**WHAT YOU SHOULD DO**
Render the entries as a Markdown table with the columns Row and Entry line, numbering each line and omitting blank lines. Include only the stretch from the start of the entries through the line that contains "scientific name: Hypolimnas misippus".

**RECORDS SUPPLIED**
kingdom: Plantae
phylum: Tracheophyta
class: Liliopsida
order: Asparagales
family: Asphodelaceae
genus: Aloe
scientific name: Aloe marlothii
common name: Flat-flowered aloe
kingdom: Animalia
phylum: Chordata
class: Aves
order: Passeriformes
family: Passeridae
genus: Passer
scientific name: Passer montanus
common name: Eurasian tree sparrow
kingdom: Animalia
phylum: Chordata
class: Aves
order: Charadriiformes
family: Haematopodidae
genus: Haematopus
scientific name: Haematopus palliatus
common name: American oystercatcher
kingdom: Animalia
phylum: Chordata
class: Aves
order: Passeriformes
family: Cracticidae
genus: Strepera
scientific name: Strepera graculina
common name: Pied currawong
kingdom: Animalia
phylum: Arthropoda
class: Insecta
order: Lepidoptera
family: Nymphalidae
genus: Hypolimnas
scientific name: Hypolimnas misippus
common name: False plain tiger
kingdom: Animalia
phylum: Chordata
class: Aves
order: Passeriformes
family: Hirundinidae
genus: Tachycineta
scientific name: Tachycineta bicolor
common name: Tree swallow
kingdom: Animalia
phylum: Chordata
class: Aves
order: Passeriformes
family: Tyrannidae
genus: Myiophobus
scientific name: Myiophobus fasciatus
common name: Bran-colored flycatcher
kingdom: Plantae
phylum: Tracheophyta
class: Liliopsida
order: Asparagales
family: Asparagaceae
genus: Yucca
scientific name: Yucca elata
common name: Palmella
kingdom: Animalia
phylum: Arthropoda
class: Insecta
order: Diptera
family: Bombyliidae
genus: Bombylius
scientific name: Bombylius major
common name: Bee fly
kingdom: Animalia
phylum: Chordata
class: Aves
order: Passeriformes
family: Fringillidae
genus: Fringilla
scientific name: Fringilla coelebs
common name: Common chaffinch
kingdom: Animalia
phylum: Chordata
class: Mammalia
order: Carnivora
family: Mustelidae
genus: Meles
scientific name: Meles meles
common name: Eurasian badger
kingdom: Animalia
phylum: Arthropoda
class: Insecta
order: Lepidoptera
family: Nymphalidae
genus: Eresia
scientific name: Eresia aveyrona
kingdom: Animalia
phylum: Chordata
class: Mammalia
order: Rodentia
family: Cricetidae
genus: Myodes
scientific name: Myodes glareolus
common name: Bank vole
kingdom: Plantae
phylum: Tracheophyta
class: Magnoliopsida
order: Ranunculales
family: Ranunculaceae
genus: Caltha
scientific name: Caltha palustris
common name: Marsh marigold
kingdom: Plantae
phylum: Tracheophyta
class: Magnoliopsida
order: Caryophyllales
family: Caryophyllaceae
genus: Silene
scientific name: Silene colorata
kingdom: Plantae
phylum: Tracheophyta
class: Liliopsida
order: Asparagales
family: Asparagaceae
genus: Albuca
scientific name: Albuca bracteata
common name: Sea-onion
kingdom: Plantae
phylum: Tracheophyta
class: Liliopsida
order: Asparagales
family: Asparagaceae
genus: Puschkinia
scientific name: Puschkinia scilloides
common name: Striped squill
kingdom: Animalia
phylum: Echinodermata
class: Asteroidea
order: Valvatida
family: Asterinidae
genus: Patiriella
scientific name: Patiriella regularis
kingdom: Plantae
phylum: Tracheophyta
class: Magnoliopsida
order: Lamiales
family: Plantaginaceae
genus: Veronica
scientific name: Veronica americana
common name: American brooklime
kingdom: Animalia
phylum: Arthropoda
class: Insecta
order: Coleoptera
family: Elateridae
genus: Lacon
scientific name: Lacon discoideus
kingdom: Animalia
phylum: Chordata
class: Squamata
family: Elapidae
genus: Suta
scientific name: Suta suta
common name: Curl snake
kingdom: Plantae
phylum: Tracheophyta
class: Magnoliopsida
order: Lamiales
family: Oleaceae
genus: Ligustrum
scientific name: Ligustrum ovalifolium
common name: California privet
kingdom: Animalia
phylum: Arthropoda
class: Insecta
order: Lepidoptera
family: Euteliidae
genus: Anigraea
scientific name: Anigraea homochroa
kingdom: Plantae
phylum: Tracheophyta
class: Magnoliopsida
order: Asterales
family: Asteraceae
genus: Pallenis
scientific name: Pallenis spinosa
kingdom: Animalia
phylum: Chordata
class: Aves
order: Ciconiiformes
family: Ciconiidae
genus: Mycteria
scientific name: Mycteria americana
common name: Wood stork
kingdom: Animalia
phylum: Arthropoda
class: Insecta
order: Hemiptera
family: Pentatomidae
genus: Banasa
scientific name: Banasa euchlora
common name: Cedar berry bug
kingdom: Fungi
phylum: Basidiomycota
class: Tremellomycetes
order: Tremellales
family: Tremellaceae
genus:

**RESULT BELOW**
| Row | Entry line |
|---|---|
| 1 | kingdom: Plantae |
| 2 | phylum: Tracheophyta |
| 3 | class: Liliopsida |
| 4 | order: Asparagales |
| 5 | family: Asphodelaceae |
| 6 | genus: Aloe |
| 7 | scientific name: Aloe marlothii |
| 8 | common name: Flat-flowered aloe |
| 9 | kingdom: Animalia |
| 10 | phylum: Chordata |
| 11 | class: Aves |
| 12 | order: Passeriformes |
| 13 | family: Passeridae |
| 14 | genus: Passer |
| 15 | scientific name: Passer montanus |
| 16 | common name: Eurasian tree sparrow |
| 17 | kingdom: Animalia |
| 18 | phylum: Chordata |
| 19 | class: Aves |
| 20 | order: Charadriiformes |
| 21 | family: Haematopodidae |
| 22 | genus: Haematopus |
| 23 | scientific name: Haematopus palliatus |
| 24 | common name: American oystercatcher |
| 25 | kingdom: Animalia |
| 26 | phylum: Chordata |
| 27 | class: Aves |
| 28 | order: Passeriformes |
| 29 | family: Cracticidae |
| 30 | genus: Strepera |
| 31 | scientific name: Strepera graculina |
| 32 | common name: Pied currawong |
| 33 | kingdom: Animalia |
| 34 | phylum: Arthropoda |
| 35 | class: Insecta |
| 36 | order: Lepidoptera |
| 37 | family: Nymphalidae |
| 38 | genus: Hypolimnas |
| 39 | scientific name: Hypolimnas misippus |